The plagiarism is being attributed to a research associate who left the University, and the violation is not considered to be egregious enough to undermine the overall validity of the paper. Nevertheless, even though the authors assert that the underlying scientific integrity of the study remains uncompromised, a number of other scientists acknowledge that concerns might now be raised over the general credibilty of the study.

According to Allan Pacey, secretary for the British Fertility Society, "This is clearly scientific misconduct. I can understand why people might think, if they were sloppy here, maybe they were sloppy elsewhere." The claims made in the publication were highly controversial, and today's retraction of the paper only adds further fuel to the controversy.
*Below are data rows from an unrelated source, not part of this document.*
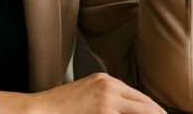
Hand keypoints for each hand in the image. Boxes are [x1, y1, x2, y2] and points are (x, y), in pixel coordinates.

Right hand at [0, 72, 165, 113]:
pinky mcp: (103, 111)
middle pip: (145, 104)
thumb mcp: (84, 95)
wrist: (38, 110)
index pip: (139, 97)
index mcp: (106, 81)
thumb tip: (121, 109)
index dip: (153, 110)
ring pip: (142, 111)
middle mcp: (109, 86)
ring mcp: (107, 100)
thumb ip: (105, 100)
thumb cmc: (57, 108)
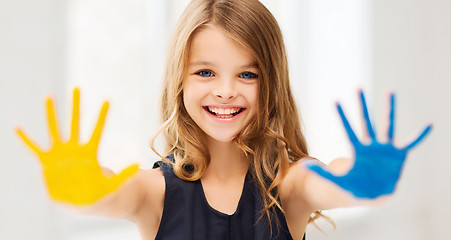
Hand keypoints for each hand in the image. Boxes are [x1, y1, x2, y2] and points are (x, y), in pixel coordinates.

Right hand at [16, 88, 138, 204]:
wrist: (81, 203)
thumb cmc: (98, 193)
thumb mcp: (113, 186)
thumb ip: (123, 175)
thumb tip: (137, 164)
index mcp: (90, 153)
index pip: (97, 130)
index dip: (102, 116)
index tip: (107, 100)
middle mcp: (74, 149)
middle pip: (76, 123)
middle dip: (76, 106)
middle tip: (77, 88)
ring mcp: (60, 154)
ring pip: (55, 129)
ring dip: (52, 114)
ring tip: (49, 96)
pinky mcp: (47, 162)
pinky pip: (34, 148)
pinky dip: (26, 139)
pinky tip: (17, 127)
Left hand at [305, 90, 431, 198]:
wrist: (373, 195)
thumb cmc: (354, 187)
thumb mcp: (337, 181)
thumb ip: (322, 173)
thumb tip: (303, 165)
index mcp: (357, 150)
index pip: (348, 130)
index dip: (341, 116)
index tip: (334, 100)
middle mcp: (371, 145)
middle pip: (366, 122)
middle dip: (362, 105)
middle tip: (357, 87)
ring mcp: (386, 148)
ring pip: (387, 125)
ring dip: (389, 109)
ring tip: (390, 90)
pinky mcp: (399, 154)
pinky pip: (412, 142)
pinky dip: (420, 135)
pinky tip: (430, 123)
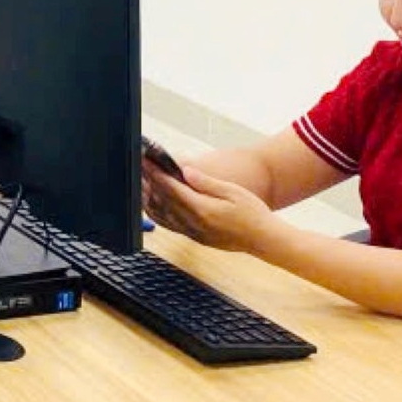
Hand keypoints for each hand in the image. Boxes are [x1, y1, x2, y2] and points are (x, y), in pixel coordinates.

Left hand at [143, 165, 275, 255]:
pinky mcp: (194, 237)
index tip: (146, 162)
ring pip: (162, 215)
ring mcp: (192, 233)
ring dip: (149, 199)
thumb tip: (185, 171)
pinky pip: (169, 225)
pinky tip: (152, 203)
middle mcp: (193, 223)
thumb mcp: (232, 192)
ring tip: (141, 182)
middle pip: (162, 201)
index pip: (172, 189)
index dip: (156, 174)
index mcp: (202, 210)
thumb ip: (206, 183)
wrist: (263, 239)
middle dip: (148, 183)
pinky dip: (157, 213)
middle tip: (138, 168)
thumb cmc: (252, 213)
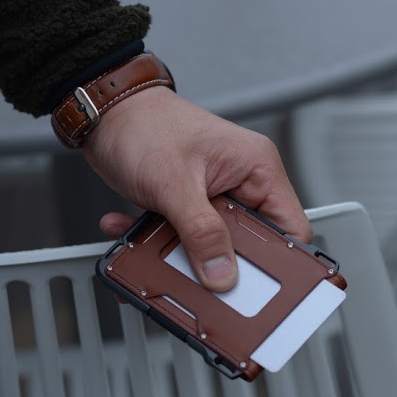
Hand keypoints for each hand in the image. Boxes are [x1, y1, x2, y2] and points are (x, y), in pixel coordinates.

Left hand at [81, 87, 311, 290]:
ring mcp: (214, 196)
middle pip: (250, 244)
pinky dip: (158, 243)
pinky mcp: (189, 206)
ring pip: (214, 247)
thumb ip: (201, 232)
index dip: (279, 260)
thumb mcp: (174, 183)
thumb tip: (221, 273)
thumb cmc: (143, 124)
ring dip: (182, 255)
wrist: (106, 113)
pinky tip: (135, 232)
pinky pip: (184, 239)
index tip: (258, 283)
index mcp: (256, 168)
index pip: (290, 227)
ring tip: (157, 251)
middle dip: (221, 263)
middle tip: (200, 275)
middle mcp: (241, 183)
As Pacey adds, "It was bad enough to begin with, and now we've got another scandal to deal with."

In an official statement issued to the press, representatives of Newcastle University assert that, "No questions have been raised about the science conducted or the conclusions of the research." Additionally, they add that the paper will now be resubmitted to another academic journal for publication, and that Newcastle University will be overseeing a more thorough supervision of research associates in the future.

According to Elizabeth Wager, however, chairperson of the international organization of publishers and editors known as the Committee on Publication Ethics, "This sets a line in the sand. Editors have a responsibility to correct the scientific record if misconduct has occurred."

Although plagiarism per se is not considered to be as serious an offense as data fabrication, nevertheless the incident evokes unpleasant memories among the global scientific community of the Hwang Woo-Suk scandal, whose two articles on human cloning that were published in the highly respected journal Science in 2004 and 2005 were later discovered to have been fraudulent.

Dr. Karim Nayernia, who led the spermatozoa research at Newcastle University, was unavailable for comment.